> TEXTE DE LA PAGE:
MORE HEART THAN BRAINS

publié le

En 2010, les albums co-enregistrés à longue distance par des intervenants qui n'ont plus besoin de se supporter relèvent de la plus stricte banalité. La détermination du point de rencontre idéal de sensibilités antinomiques n'est décidément pas […]

 

 

En 2010, les albums co-enregistrés à longue distance par des intervenants qui n'ont plus besoin de se supporter relèvent de la plus stricte banalité. La détermination du point de rencontre idéal de sensibilités antinomiques n'est décidément pas affaire de géographie.

 

bf3Voici une bonne quinzaine d'années, la démocratisation soudaine des moyens d'enregistrement avait eu, particulièrement au sein de l'exponentielle nébuleuse des musiques électroniques, pour corollaire négatif une courbe à angle droit au niveau de l'offre (multiplication des net-labels et pressage limités…) sans que la qualité ne s'en trouve pareillement stimulée. Dans la foulée apparaissait une fausse nouvelle catégorie, les disques home made dont les intervenants se contentaient de limiter leurs échanges à l'envoi de fichiers musicaux via la toile, avec en retour, des projets consensuels dont le résultat dépassait rarement la somme des parties.

> DONNÉES FOURNIES:
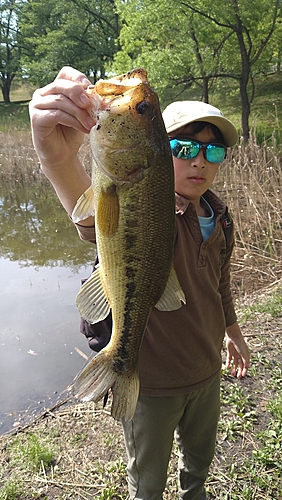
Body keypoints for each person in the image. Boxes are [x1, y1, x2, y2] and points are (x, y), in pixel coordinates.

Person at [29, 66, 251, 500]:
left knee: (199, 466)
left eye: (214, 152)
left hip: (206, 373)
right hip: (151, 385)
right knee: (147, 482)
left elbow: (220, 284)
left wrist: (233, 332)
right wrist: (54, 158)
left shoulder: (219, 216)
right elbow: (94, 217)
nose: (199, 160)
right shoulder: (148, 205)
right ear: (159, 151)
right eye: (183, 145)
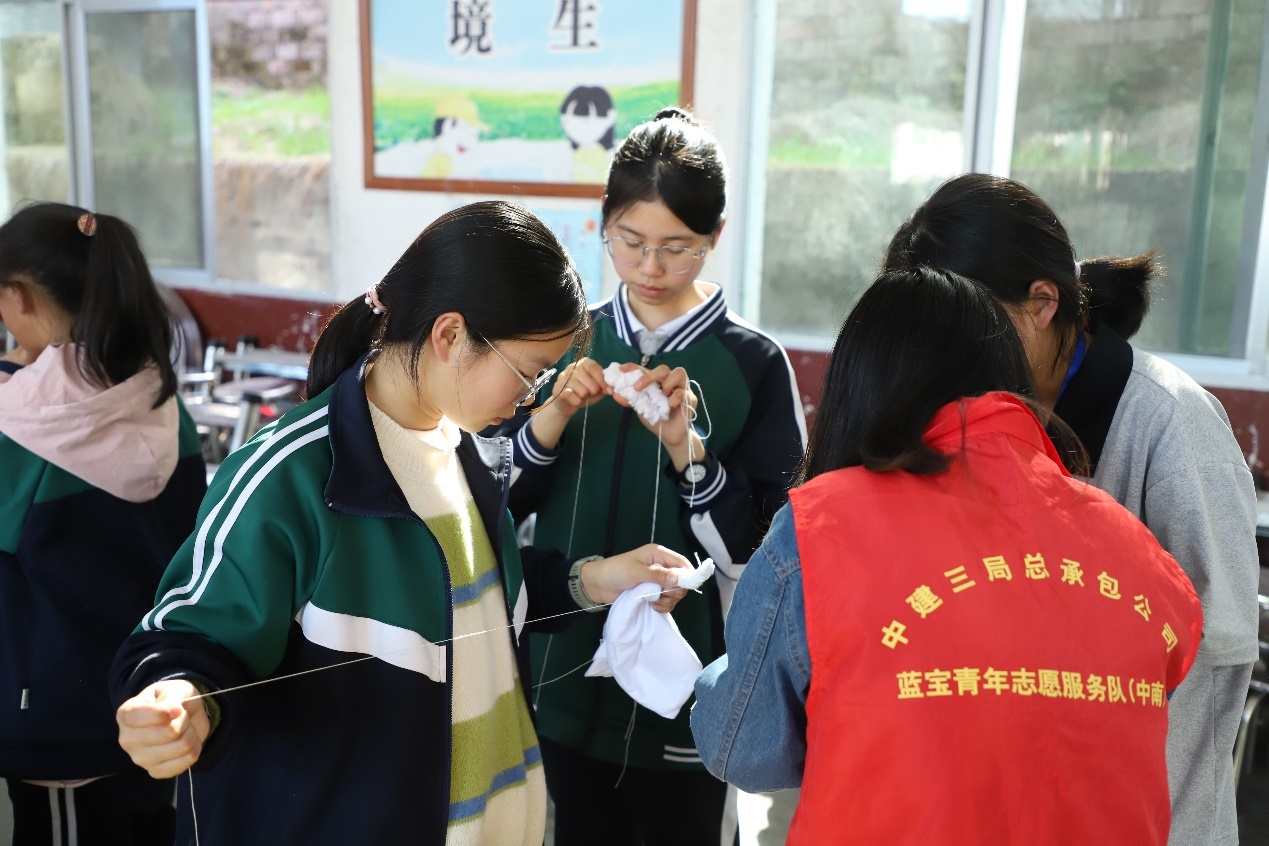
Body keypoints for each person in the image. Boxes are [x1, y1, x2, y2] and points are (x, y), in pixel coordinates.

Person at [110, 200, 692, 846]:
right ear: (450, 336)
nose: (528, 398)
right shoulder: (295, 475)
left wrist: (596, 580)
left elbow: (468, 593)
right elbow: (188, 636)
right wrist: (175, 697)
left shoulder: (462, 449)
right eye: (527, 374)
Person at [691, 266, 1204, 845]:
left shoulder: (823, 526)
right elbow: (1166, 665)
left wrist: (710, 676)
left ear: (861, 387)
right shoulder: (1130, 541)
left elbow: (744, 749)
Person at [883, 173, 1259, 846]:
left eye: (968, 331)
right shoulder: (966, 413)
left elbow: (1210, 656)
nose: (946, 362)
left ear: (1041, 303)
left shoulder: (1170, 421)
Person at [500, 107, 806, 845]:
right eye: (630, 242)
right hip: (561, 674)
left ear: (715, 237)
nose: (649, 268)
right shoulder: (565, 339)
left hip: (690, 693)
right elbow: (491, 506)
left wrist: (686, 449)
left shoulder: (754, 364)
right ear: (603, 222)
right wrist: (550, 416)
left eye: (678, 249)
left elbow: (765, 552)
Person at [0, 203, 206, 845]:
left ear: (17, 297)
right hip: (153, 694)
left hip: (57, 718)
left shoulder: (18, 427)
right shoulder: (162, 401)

--

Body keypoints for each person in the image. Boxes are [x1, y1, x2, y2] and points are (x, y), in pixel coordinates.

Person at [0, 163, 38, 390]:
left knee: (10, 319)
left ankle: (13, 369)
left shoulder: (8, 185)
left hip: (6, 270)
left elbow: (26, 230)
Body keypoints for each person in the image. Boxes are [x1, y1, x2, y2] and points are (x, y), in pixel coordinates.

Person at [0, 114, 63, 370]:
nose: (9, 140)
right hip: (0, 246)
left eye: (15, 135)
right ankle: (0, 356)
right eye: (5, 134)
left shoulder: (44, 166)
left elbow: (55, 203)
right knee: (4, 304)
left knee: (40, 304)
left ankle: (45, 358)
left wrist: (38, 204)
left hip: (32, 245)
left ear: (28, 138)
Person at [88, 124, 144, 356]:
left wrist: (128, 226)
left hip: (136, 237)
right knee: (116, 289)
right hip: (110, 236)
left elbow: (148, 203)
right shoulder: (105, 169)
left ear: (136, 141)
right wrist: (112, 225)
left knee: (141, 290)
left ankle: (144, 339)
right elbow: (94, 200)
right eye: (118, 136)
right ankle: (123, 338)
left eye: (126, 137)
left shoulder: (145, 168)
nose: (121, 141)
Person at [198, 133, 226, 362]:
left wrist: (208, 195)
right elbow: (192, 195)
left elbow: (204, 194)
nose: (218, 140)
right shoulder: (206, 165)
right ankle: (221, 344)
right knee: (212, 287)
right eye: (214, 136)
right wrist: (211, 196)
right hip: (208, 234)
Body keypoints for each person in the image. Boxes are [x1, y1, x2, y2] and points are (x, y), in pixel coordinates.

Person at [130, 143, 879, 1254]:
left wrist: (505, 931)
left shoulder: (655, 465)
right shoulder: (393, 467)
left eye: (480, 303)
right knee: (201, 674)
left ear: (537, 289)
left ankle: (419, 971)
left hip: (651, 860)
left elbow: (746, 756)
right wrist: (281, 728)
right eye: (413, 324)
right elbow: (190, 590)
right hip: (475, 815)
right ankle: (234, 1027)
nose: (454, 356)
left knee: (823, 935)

--

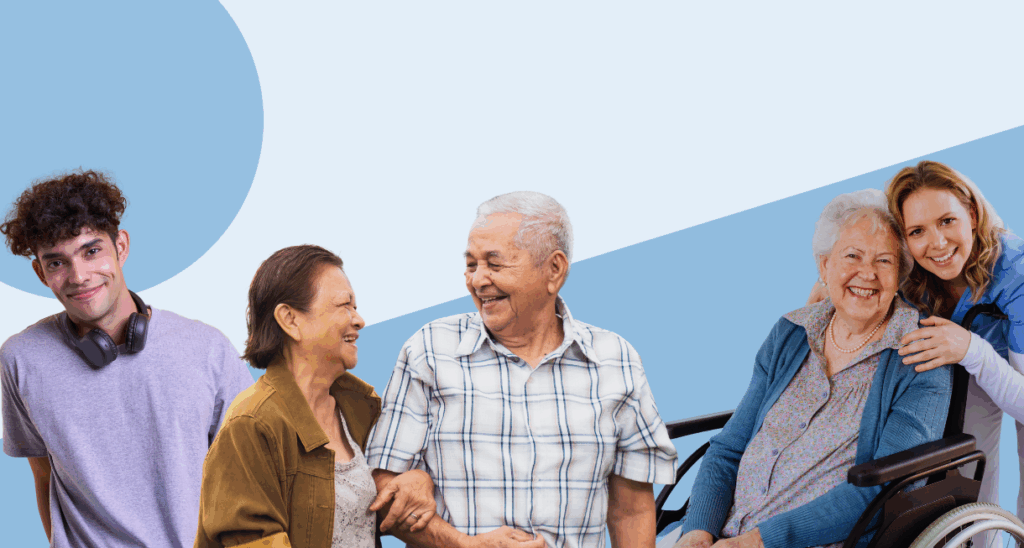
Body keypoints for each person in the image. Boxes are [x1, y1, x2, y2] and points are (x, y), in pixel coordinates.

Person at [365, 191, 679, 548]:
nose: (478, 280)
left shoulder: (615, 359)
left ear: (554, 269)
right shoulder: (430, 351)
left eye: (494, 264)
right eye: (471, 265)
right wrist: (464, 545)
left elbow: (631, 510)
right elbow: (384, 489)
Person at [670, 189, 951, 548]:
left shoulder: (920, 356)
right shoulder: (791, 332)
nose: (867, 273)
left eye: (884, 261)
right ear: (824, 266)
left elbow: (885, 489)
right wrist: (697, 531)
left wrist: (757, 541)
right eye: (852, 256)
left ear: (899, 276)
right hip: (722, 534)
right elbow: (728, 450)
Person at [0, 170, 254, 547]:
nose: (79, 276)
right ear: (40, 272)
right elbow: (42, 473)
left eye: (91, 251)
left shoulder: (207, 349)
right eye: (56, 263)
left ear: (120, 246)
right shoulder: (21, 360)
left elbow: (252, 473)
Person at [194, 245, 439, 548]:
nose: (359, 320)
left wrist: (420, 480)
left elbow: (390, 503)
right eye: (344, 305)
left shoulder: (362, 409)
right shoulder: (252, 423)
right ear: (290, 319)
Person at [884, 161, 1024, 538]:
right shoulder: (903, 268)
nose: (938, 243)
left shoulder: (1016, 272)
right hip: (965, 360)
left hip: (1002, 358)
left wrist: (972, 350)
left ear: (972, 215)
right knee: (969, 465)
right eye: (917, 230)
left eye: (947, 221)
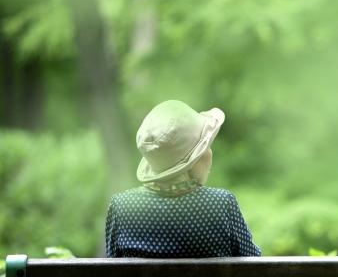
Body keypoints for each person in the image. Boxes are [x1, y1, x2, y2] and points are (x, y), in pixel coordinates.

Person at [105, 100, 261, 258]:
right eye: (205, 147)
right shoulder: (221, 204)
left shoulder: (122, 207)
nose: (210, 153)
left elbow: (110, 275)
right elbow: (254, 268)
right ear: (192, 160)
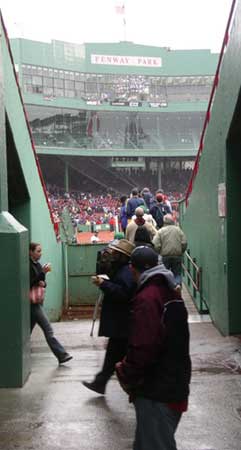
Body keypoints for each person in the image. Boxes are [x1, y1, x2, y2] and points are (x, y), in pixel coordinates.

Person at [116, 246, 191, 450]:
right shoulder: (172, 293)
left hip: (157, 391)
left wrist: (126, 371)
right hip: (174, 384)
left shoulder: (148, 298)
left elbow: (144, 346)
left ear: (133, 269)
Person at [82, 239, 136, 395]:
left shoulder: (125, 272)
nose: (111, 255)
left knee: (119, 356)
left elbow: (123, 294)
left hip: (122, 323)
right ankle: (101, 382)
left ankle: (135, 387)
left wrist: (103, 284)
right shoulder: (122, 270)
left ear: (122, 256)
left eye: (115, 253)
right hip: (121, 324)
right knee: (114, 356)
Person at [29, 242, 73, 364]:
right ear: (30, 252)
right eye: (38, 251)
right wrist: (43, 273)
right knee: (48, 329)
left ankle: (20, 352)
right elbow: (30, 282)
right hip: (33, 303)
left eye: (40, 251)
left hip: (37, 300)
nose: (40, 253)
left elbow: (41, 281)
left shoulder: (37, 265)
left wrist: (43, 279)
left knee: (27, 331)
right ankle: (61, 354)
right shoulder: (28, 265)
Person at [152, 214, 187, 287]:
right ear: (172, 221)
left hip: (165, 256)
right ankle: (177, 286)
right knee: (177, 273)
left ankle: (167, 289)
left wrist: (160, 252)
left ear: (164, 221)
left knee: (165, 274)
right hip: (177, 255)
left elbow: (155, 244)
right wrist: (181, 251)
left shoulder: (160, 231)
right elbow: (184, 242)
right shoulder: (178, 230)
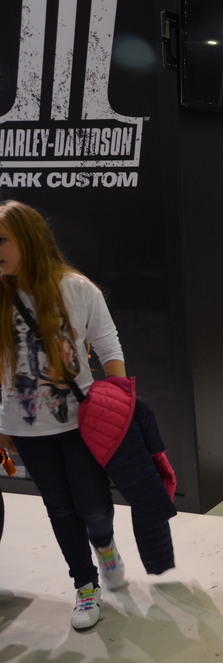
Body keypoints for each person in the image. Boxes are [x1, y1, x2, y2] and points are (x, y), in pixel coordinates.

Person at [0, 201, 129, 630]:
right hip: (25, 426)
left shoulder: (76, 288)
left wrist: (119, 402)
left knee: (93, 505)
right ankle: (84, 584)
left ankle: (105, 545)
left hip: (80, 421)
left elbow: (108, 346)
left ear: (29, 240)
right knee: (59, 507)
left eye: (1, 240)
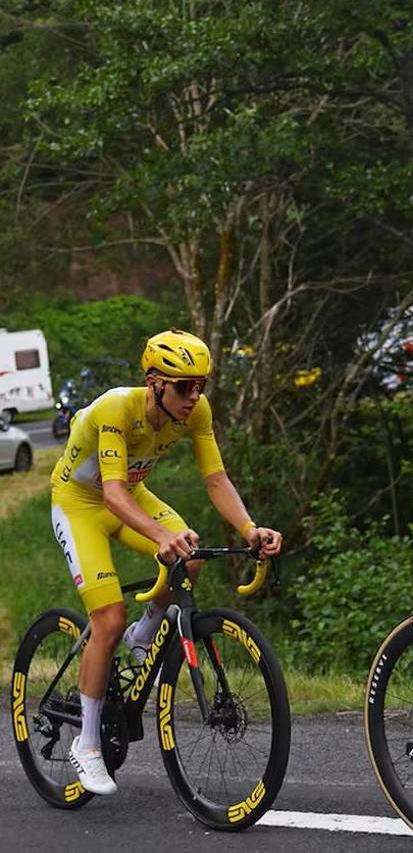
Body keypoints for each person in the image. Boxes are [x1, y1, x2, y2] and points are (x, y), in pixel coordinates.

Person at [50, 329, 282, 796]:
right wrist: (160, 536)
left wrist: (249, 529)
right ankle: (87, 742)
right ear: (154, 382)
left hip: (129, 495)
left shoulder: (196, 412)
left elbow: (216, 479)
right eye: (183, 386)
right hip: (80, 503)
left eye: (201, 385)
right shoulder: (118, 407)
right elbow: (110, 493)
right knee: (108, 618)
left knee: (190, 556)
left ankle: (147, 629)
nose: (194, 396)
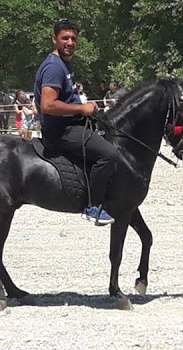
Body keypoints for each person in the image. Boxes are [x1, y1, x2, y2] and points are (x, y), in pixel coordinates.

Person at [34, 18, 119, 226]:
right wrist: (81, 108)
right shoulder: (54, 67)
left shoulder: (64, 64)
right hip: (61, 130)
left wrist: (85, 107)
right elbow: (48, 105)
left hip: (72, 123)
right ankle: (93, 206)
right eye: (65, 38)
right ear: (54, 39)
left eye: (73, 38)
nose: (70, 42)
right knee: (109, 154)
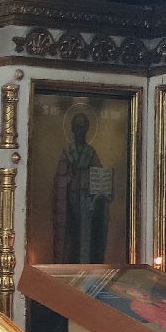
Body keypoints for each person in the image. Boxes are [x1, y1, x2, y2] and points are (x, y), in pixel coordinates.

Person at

> SÉRIE DE CONSIGNES:
[a] Recopiez le passage de la chronique musicale qui commence par « MORE HEART THAN » et se poursuit jusqu'à « affaire de géographie. ».
[b] Donnez la suite de la chronique musicale, en reprenant juste après sa dernière phrase.
Le matériel placé plus haut n'a aucune utilité ici.

> RÉPONSES AUX CONSIGNES:
[a]
MORE HEART THAN BRAINS

publié le

En 2010, les albums co-enregistrés à longue distance par des intervenants qui n'ont plus besoin de se supporter relèvent de la plus stricte banalité. La détermination du point de rencontre idéal de sensibilités antinomiques n'est décidément pas […]

 

 

En 2010, les albums co-enregistrés à longue distance par des intervenants qui n'ont plus besoin de se supporter relèvent de la plus stricte banalité. La détermination du point de rencontre idéal de sensibilités antinomiques n'est décidément pas affaire de géographie.

[b]
Autre laissée pour compte de la surabondance électronique, même par temps de crise, la vidéaste et productrice belge Joëlle Phuong Minh Lê qui fît paraître un unique album sous le pseudonyme de Greetings From Tuskan (Lullabies For The Warriors) en 2006. Une dentelle electronica finement ourlée qui, a priori, n'avait pas grand attrait pour accueillir la rudesse de propos, tant dans le timbre que dans les beats du Canadien, Richard Terfry, qui signe la plupart de ses travaux sous le nom de Buck 65. Une voix de (feu) Johnny Cash fumeur à la gravité étrangement ronde et une prolixité jamais assortie d'une quelconque inclinaison à la facilité, ses dernières plaques élargissant toujours plus la palette des coloris musicaux (blues, rock, country…) ajoutés à un hip-hop de ses débuts sous le signe de la différence.

Les conditions exactes de leur collaboration demeurent floues mais notre mâle vocaliste n'aurait disposé que d'un temps imparti fort réduit pour déposer son flow sur les matrices electro hip-hop à mesure de leurs arrivées. Et à l'exception du volontairement rétro « MC Space » qui est un hommage du Canadien à la figure tutélaire du rap U.S. du même nom, « More Heart Than Brains » est effectivement un cas trop rare de correspondance digitalisée qui sublime par le haut et le plaisir ses apports initiaux hétérogènes.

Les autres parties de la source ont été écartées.